The revelations about the Canadian wireless industry are intriguing, to say the least. None of this information is secret or hidden or particularly newsworthy. But it is good to repeat these little nuggests every now and then:

  1. Canada is the only country in the world besides China that doesn’t allow foreign direct investment in the telecom sector. The big winners, presumably are the Big Three telcos – Bell, Rogers and Telus. The big losers are the industry as a whole because of lack of innovation, and the Canadian consumer because of relatively poor service, product levels and high prices.
  2. The mobile phone penetration rate in Canada is 70%, just above that of Pakistan, and well below the U.S. (95%), Russia (150%) and Italy (150%).  You have to believe this is because of poor service and lack of competition (see point 1).  And regulation of course, which one has to assume is focused on protecting the core landline business of the Big Three.

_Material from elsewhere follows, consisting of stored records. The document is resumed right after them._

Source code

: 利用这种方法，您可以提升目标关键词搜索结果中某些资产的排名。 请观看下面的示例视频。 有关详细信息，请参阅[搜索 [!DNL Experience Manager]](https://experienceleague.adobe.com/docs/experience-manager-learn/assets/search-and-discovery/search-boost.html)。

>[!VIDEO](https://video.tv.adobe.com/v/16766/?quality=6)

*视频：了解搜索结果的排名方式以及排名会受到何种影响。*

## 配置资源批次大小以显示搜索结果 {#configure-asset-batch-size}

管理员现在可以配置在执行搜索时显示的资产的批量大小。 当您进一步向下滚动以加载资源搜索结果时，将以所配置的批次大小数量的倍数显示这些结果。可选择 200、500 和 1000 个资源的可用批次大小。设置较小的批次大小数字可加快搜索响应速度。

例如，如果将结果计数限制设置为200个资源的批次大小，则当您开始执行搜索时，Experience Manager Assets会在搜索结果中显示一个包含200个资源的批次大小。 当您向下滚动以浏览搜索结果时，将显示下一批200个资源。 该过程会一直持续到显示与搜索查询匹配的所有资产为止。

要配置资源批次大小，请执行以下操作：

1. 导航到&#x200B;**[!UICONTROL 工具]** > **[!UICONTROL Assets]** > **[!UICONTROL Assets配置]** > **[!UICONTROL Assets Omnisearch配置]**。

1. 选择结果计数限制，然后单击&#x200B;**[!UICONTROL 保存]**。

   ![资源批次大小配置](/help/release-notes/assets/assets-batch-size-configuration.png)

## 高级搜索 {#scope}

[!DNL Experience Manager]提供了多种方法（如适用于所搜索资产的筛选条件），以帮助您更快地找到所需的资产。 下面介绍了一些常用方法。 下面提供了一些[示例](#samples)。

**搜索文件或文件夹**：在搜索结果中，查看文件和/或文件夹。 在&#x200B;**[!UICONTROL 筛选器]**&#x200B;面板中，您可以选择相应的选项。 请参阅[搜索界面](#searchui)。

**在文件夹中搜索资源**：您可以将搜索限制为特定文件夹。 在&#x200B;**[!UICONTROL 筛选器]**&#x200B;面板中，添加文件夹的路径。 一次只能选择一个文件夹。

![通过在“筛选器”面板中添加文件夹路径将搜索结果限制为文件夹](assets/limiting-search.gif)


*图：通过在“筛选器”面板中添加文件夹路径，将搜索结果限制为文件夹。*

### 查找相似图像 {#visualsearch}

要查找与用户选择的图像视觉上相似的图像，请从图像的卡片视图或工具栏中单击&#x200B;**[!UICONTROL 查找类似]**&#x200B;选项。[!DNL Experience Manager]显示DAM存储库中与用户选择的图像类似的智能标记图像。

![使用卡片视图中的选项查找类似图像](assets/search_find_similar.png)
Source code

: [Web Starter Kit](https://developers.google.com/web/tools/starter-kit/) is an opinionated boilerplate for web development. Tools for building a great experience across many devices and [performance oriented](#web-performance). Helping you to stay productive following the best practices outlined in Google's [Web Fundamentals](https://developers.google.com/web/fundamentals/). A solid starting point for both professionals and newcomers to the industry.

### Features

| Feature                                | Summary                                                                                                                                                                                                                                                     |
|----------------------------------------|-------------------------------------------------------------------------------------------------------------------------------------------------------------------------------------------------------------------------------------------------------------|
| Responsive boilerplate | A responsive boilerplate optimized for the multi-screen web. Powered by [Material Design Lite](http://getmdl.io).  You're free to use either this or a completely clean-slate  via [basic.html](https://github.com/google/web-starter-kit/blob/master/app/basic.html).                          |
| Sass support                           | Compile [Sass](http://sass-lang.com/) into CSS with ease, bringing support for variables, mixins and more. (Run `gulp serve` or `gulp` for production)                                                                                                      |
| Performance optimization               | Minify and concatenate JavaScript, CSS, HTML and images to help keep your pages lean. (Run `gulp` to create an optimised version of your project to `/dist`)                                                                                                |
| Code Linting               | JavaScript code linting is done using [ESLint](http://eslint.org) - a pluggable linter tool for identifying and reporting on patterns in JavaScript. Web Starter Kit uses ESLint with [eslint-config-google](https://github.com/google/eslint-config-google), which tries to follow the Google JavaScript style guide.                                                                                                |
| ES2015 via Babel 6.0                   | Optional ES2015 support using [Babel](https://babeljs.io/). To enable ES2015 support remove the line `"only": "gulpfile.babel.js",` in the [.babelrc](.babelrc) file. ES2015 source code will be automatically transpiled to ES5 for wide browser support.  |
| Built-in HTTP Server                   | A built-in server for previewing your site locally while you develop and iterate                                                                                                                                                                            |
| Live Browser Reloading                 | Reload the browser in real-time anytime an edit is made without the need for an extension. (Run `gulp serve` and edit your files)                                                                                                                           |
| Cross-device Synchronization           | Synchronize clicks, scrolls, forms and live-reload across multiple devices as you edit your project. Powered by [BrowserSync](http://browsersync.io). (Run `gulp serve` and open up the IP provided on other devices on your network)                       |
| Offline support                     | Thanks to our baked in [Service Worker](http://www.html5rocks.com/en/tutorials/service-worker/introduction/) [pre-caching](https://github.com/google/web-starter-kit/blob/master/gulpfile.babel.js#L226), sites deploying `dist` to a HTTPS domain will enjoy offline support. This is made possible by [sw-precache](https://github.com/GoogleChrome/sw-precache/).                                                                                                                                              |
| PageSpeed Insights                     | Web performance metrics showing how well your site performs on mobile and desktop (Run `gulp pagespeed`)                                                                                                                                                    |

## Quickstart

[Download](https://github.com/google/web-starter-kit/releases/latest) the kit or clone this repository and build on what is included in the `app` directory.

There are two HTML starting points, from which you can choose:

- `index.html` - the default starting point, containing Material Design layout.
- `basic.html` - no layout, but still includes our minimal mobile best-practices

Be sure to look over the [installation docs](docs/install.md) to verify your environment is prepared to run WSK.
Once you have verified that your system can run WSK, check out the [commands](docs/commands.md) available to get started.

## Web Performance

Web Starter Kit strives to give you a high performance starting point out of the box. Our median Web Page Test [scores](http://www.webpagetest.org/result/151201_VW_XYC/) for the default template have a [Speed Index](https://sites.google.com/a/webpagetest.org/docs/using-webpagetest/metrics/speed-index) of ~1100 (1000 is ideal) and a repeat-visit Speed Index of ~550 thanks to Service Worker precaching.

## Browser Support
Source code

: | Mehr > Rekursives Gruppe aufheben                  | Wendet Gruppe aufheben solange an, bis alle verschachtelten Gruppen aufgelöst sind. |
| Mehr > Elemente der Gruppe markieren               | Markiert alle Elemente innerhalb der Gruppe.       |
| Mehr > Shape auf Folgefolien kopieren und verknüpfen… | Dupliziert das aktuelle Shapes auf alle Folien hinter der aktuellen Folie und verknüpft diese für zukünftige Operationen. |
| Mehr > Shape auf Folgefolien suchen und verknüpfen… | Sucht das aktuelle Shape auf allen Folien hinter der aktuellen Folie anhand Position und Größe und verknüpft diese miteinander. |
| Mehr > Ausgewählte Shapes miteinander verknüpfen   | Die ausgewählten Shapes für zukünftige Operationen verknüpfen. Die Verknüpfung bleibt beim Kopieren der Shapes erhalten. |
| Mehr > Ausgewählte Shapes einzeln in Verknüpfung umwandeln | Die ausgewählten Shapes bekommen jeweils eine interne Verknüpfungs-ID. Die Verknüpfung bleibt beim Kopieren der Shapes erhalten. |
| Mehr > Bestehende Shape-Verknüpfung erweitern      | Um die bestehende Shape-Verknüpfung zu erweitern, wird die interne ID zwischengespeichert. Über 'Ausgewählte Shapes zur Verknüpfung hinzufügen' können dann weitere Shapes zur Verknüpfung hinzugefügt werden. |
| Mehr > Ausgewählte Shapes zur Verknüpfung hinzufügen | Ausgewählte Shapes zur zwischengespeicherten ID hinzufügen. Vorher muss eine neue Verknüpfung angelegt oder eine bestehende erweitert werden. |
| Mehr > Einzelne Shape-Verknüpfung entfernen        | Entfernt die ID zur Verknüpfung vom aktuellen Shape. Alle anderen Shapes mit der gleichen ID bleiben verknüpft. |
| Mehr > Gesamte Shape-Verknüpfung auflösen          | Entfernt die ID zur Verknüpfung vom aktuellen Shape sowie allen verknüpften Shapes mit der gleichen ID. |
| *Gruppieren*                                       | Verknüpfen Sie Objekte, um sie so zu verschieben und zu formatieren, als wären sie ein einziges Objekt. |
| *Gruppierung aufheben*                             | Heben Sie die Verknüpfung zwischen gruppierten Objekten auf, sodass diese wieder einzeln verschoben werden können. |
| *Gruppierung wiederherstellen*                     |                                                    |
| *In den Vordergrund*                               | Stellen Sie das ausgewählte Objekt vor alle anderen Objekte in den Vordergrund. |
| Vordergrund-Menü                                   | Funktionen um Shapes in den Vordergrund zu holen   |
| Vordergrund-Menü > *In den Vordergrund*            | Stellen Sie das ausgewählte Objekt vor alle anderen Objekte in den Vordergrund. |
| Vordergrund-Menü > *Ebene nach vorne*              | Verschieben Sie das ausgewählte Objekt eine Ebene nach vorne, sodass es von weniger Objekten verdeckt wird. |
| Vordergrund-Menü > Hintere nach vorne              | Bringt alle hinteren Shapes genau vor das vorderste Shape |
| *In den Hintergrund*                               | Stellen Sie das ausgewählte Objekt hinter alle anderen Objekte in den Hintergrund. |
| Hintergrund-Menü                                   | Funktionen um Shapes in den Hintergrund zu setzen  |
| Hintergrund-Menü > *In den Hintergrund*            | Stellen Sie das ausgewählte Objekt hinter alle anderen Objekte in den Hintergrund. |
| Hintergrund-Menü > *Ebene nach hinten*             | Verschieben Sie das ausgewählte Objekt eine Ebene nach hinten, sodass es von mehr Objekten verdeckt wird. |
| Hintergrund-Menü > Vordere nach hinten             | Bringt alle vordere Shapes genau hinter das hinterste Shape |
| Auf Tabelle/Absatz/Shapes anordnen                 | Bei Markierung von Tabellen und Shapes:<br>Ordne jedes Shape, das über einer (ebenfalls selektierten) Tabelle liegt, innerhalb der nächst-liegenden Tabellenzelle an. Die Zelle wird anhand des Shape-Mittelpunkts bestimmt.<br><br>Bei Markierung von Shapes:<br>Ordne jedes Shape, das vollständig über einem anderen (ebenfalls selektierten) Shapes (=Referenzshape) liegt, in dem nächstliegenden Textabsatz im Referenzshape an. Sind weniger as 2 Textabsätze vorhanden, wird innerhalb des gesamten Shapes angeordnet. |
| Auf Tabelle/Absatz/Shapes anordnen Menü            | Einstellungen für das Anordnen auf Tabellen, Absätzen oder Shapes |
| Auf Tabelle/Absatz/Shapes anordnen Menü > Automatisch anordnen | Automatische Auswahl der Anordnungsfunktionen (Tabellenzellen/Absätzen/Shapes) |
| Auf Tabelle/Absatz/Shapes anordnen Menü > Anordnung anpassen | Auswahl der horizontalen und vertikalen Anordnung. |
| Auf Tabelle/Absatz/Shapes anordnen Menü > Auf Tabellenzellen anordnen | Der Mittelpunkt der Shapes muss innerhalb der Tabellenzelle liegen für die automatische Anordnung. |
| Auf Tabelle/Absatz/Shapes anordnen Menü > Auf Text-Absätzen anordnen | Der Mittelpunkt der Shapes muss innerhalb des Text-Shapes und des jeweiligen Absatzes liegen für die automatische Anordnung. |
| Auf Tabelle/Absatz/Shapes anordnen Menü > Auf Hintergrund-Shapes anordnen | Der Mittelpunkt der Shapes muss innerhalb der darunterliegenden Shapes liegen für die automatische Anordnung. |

  3. Each of the Big Three have a discount brand intentionally meant to compete with upstarts like Wind Mobile, and other potential players who want to enter the market. Rogers discount brand is Chatr/Fido, Telus is Koodo, and Bell is Solo/Virgin. If this isn’t market manipulation and preferential treatment by the CRTC it is hard to see what is.
  4. In 2008 the federal government auction off additional spectrum to allow for a broader range of wireless services. They expected to raise $1B and instead got $4.26B. This indicates how much our glorious leaders and regulators (CRTC) undervalue the business, how eager new players are to get into the game, and how much the current players are prepared to pay to keep them out.